▶ **Listed records**:

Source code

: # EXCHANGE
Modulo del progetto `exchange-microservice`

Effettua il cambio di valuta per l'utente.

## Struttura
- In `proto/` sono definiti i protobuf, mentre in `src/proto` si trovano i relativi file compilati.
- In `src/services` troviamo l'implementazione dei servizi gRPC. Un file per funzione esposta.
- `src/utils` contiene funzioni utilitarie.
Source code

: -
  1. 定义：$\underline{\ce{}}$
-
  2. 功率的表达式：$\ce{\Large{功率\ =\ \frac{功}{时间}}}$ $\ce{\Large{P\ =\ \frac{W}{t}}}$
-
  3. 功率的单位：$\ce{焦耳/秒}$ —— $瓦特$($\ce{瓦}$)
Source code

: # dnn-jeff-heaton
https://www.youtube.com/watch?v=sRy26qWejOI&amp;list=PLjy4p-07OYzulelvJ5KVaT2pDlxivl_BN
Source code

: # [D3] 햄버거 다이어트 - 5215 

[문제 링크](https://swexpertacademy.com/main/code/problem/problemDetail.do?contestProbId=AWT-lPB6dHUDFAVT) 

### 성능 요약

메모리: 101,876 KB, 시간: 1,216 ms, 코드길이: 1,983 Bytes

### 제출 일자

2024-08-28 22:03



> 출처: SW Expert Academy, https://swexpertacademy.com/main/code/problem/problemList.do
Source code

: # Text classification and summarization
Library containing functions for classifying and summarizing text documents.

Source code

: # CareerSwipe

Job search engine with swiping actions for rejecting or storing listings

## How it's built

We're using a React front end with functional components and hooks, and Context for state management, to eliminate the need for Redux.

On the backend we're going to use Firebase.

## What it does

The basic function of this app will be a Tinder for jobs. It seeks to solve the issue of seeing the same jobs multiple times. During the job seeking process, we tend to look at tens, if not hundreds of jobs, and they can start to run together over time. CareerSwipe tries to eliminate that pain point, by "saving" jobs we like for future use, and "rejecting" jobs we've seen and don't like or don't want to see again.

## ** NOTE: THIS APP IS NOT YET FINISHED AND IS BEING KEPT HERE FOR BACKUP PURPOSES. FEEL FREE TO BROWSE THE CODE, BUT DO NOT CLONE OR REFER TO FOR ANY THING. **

▶ **Task statement**:
An exact copy of every record is needed; write it out in full.

▶ **Answer to the exercise**:
Source code

: # EXCHANGE
Modulo del progetto `exchange-microservice`

Effettua il cambio di valuta per l'utente.

## Struttura
- In `proto/` sono definiti i protobuf, mentre in `src/proto` si trovano i relativi file compilati.
- In `src/services` troviamo l'implementazione dei servizi gRPC. Un file per funzione esposta.
- `src/utils` contiene funzioni utilitarie.
Source code

: -
  1. 定义：$\underline{\ce{}}$
-
  2. 功率的表达式：$\ce{\Large{功率\ =\ \frac{功}{时间}}}$ $\ce{\Large{P\ =\ \frac{W}{t}}}$
-
  3. 功率的单位：$\ce{焦耳/秒}$ —— $瓦特$($\ce{瓦}$)
Source code

: # dnn-jeff-heaton
https://www.youtube.com/watch?v=sRy26qWejOI&amp;list=PLjy4p-07OYzulelvJ5KVaT2pDlxivl_BN
Source code

: # [D3] 햄버거 다이어트 - 5215 

[문제 링크](https://swexpertacademy.com/main/code/problem/problemDetail.do?contestProbId=AWT-lPB6dHUDFAVT) 

### 성능 요약

메모리: 101,876 KB, 시간: 1,216 ms, 코드길이: 1,983 Bytes

### 제출 일자

2024-08-28 22:03



> 출처: SW Expert Academy, https://swexpertacademy.com/main/code/problem/problemList.do
Source code

: # Text classification and summarization
Library containing functions for classifying and summarizing text documents.

Source code

: # CareerSwipe

Job search engine with swiping actions for rejecting or storing listings

## How it's built

We're using a React front end with functional components and hooks, and Context for state management, to eliminate the need for Redux.

On the backend we're going to use Firebase.

## What it does

The basic function of this app will be a Tinder for jobs. It seeks to solve the issue of seeing the same jobs multiple times. During the job seeking process, we tend to look at tens, if not hundreds of jobs, and they can start to run together over time. CareerSwipe tries to eliminate that pain point, by "saving" jobs we like for future use, and "rejecting" jobs we've seen and don't like or don't want to see again.

## ** NOTE: THIS APP IS NOT YET FINISHED AND IS BEING KEPT HERE FOR BACKUP PURPOSES. FEEL FREE TO BROWSE THE CODE, BUT DO NOT CLONE OR REFER TO FOR ANY THING. **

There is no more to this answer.